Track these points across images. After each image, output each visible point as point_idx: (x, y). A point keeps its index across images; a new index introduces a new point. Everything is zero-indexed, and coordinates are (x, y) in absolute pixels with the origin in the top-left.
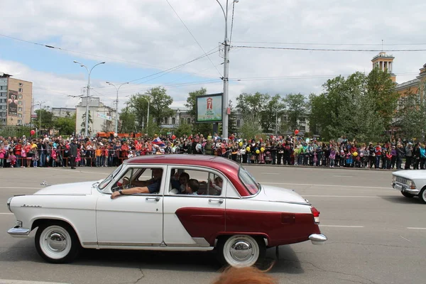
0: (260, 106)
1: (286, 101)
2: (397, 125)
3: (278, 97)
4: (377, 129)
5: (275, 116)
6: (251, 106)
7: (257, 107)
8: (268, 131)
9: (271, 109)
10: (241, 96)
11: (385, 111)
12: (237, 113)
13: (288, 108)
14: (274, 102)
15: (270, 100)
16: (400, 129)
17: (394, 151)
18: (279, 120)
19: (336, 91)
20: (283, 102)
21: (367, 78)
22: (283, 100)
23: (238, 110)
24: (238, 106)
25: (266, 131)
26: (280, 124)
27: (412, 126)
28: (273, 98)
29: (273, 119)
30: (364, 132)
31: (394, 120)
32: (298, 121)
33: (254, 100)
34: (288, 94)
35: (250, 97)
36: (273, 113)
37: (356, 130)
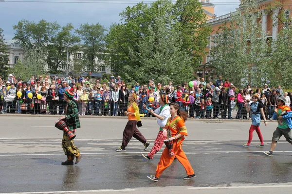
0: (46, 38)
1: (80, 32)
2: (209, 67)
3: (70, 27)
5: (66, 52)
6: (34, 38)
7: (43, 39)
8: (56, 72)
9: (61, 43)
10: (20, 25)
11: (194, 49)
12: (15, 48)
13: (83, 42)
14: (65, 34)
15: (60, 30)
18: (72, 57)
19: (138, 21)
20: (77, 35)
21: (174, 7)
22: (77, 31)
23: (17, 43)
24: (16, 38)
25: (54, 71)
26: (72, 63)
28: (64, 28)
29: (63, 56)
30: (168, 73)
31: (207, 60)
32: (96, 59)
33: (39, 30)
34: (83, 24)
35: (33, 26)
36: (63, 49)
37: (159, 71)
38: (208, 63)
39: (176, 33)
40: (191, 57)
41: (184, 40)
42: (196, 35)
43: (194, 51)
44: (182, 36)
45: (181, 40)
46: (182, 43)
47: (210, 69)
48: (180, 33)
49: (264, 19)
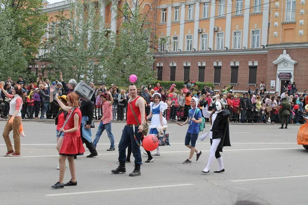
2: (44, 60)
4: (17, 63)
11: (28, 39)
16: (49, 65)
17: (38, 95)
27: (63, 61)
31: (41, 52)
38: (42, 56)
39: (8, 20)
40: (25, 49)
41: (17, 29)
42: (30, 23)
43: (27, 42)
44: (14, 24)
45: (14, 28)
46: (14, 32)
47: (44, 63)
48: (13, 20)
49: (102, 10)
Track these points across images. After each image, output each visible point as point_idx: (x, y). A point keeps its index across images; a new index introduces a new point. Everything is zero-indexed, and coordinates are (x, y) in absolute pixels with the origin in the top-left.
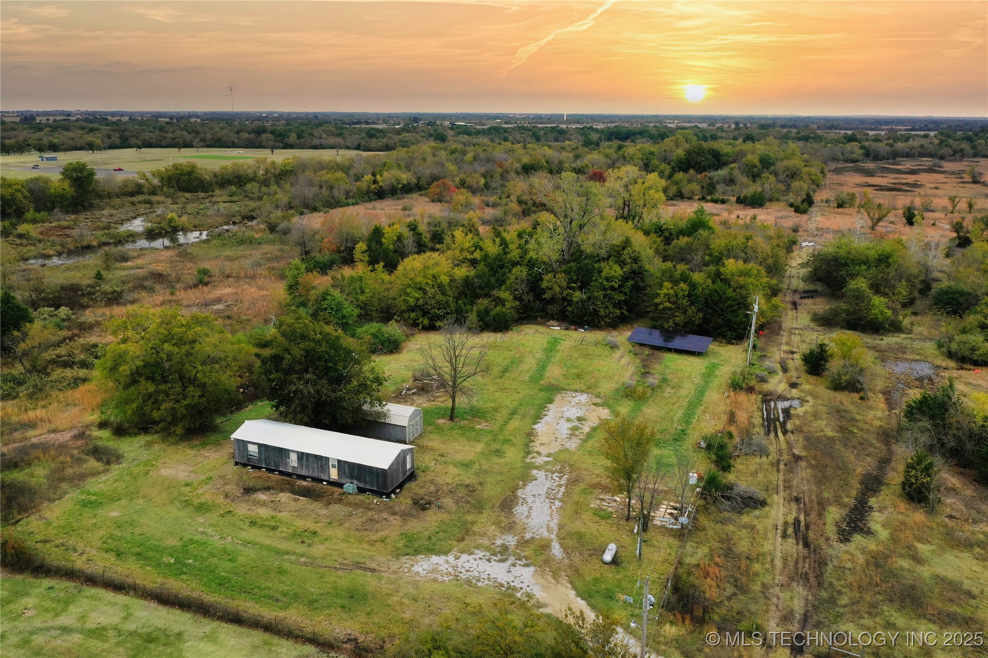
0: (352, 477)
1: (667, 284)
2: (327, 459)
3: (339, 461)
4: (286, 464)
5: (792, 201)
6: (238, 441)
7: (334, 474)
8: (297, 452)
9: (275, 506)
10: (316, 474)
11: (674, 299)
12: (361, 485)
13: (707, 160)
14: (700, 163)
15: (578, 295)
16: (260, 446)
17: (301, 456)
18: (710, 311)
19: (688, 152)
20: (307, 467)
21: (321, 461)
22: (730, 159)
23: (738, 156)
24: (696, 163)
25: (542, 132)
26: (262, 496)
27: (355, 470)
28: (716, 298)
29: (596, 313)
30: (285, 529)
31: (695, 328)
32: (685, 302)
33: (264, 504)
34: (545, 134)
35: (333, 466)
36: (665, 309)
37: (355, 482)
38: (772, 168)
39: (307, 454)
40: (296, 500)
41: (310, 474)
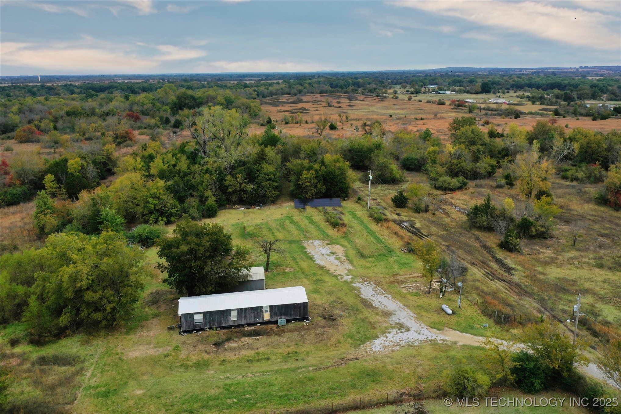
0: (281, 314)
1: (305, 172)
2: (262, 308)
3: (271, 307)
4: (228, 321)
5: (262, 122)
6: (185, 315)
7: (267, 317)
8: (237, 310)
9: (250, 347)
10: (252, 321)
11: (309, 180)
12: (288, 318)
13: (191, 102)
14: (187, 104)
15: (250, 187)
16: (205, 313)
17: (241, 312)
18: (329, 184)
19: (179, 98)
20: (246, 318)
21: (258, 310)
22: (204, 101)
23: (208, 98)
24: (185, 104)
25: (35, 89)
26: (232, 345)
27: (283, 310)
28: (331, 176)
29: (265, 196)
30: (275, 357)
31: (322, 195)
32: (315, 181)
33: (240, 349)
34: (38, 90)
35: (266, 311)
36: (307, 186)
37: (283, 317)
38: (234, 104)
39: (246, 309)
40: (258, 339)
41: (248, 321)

-------

Your goal:
Please render the part of the records that opens with the line containing "38: (208, 63)" and closes with the final line of the records, both included, as a Markdown table with the columns Row and Line, numbering each row and skipping blank lines. Leave the pictures out of the table.

Solution to the problem:
| Row | Line |
|---|---|
| 1 | 38: (208, 63) |
| 2 | 39: (176, 33) |
| 3 | 40: (191, 57) |
| 4 | 41: (184, 40) |
| 5 | 42: (196, 35) |
| 6 | 43: (194, 51) |
| 7 | 44: (182, 36) |
| 8 | 45: (181, 40) |
| 9 | 46: (182, 43) |
| 10 | 47: (210, 69) |
| 11 | 48: (180, 33) |
| 12 | 49: (264, 19) |
| 13 | 2: (44, 60) |
| 14 | 4: (17, 63) |
| 15 | 11: (28, 39) |
| 16 | 16: (49, 65) |
| 17 | 17: (38, 95) |
| 18 | 27: (63, 61) |
| 19 | 31: (41, 52) |
| 20 | 38: (42, 56) |
| 21 | 39: (8, 20) |
| 22 | 40: (25, 49) |
| 23 | 41: (17, 29) |
| 24 | 42: (30, 23) |
| 25 | 43: (27, 42) |
| 26 | 44: (14, 24) |
| 27 | 45: (14, 28) |
| 28 | 46: (14, 32) |
| 29 | 47: (44, 63) |
| 30 | 48: (13, 20) |
| 31 | 49: (102, 10) |
| 32 | Track these points across images. After each image, output each visible point as point_idx: (x, y). A point keeps its index across images; a new index introduces a new point. Everything is zero-indexed, and coordinates are (x, y) in absolute pixels with the origin in the top-left. |
| 33 | 0: (352, 477) |
| 34 | 1: (667, 284) |
| 35 | 2: (327, 459) |
| 36 | 3: (339, 461) |
| 37 | 4: (286, 464) |
| 38 | 5: (792, 201) |
| 39 | 6: (238, 441) |
| 40 | 7: (334, 474) |
| 41 | 8: (297, 452) |
| 42 | 9: (275, 506) |
| 43 | 10: (316, 474) |
| 44 | 11: (674, 299) |
| 45 | 12: (361, 485) |
| 46 | 13: (707, 160) |
| 47 | 14: (700, 163) |
| 48 | 15: (578, 295) |
| 49 | 16: (260, 446) |
| 50 | 17: (301, 456) |
| 51 | 18: (710, 311) |
| 52 | 19: (688, 152) |
| 53 | 20: (307, 467) |
| 54 | 21: (321, 461) |
| 55 | 22: (730, 159) |
| 56 | 23: (738, 156) |
| 57 | 24: (696, 163) |
| 58 | 25: (542, 132) |
| 59 | 26: (262, 496) |
| 60 | 27: (355, 470) |
| 61 | 28: (716, 298) |
| 62 | 29: (596, 313) |
| 63 | 30: (285, 529) |
| 64 | 31: (695, 328) |
| 65 | 32: (685, 302) |
| 66 | 33: (264, 504) |
| 67 | 34: (545, 134) |
| 68 | 35: (333, 466) |
| 69 | 36: (665, 309) |
| 70 | 37: (355, 482) |
| 71 | 38: (772, 168) |
| 72 | 39: (307, 454) |
| 73 | 40: (296, 500) |
| 74 | 41: (310, 474) |
| 75 | 0: (281, 314) |
| 76 | 1: (305, 172) |
| 77 | 2: (262, 308) |
| 78 | 3: (271, 307) |
| 79 | 4: (228, 321) |
| 80 | 5: (262, 122) |
| 81 | 6: (185, 315) |
| 82 | 7: (267, 317) |
| 83 | 8: (237, 310) |
| 84 | 9: (250, 347) |
| 85 | 10: (252, 321) |
| 86 | 11: (309, 180) |
| 87 | 12: (288, 318) |
| 88 | 13: (191, 102) |
| 89 | 14: (187, 104) |
| 90 | 15: (250, 187) |
| 91 | 16: (205, 313) |
| 92 | 17: (241, 312) |
| 93 | 18: (329, 184) |
| 94 | 19: (179, 98) |
| 95 | 20: (246, 318) |
| 96 | 21: (258, 310) |
| 97 | 22: (204, 101) |
| 98 | 23: (208, 98) |
| 99 | 24: (185, 104) |
| 100 | 25: (35, 89) |
| 101 | 26: (232, 345) |
| 102 | 27: (283, 310) |
| 103 | 28: (331, 176) |
| 104 | 29: (265, 196) |
| 105 | 30: (275, 357) |
| 106 | 31: (322, 195) |
| 107 | 32: (315, 181) |
| 108 | 33: (240, 349) |
| 109 | 34: (38, 90) |
| 110 | 35: (266, 311) |
| 111 | 36: (307, 186) |
| 112 | 37: (283, 317) |
| 113 | 38: (234, 104) |
| 114 | 39: (246, 309) |
| 115 | 40: (258, 339) |
| 116 | 41: (248, 321) |